(What you are asked to do)
Please retype every record below exactly, leaving the pictures out.

(Camera-frame cuboid estimates)
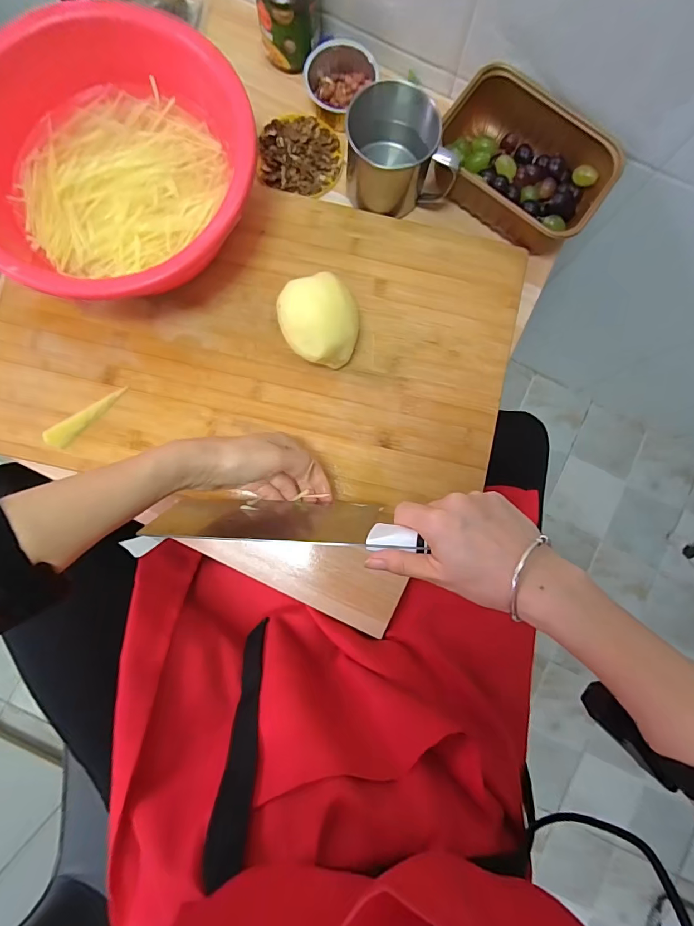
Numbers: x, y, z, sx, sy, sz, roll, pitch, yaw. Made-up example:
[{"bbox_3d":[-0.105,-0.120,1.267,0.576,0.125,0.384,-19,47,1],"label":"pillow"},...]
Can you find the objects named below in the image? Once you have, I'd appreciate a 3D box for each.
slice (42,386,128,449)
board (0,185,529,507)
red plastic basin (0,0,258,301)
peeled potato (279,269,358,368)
[{"bbox_3d":[-0.259,-0.045,0.422,0.088,0.012,0.019,-34,87,-3],"label":"slice"},{"bbox_3d":[-0.092,-0.131,0.447,0.520,0.018,0.331,12,86,0],"label":"board"},{"bbox_3d":[-0.223,-0.291,0.408,0.258,0.088,0.243,0,86,-1],"label":"red plastic basin"},{"bbox_3d":[-0.025,-0.133,0.411,0.070,0.076,0.072,0,86,-1],"label":"peeled potato"}]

(Exercise result)
Numbers: x, y, z, sx, sy, sz, roll, pitch, yaw. Made-up example:
[{"bbox_3d":[-0.105,-0.120,1.267,0.576,0.125,0.384,-19,47,1],"label":"pillow"},...]
Can you find the objects named below in the image? Once you have, I'd appreciate a 3D box for each.
slice (42,386,128,449)
board (0,185,529,507)
red plastic basin (0,0,258,301)
peeled potato (279,269,358,368)
[{"bbox_3d":[-0.259,-0.045,0.422,0.088,0.012,0.019,-34,87,-3],"label":"slice"},{"bbox_3d":[-0.092,-0.131,0.447,0.520,0.018,0.331,12,86,0],"label":"board"},{"bbox_3d":[-0.223,-0.291,0.408,0.258,0.088,0.243,0,86,-1],"label":"red plastic basin"},{"bbox_3d":[-0.025,-0.133,0.411,0.070,0.076,0.072,0,86,-1],"label":"peeled potato"}]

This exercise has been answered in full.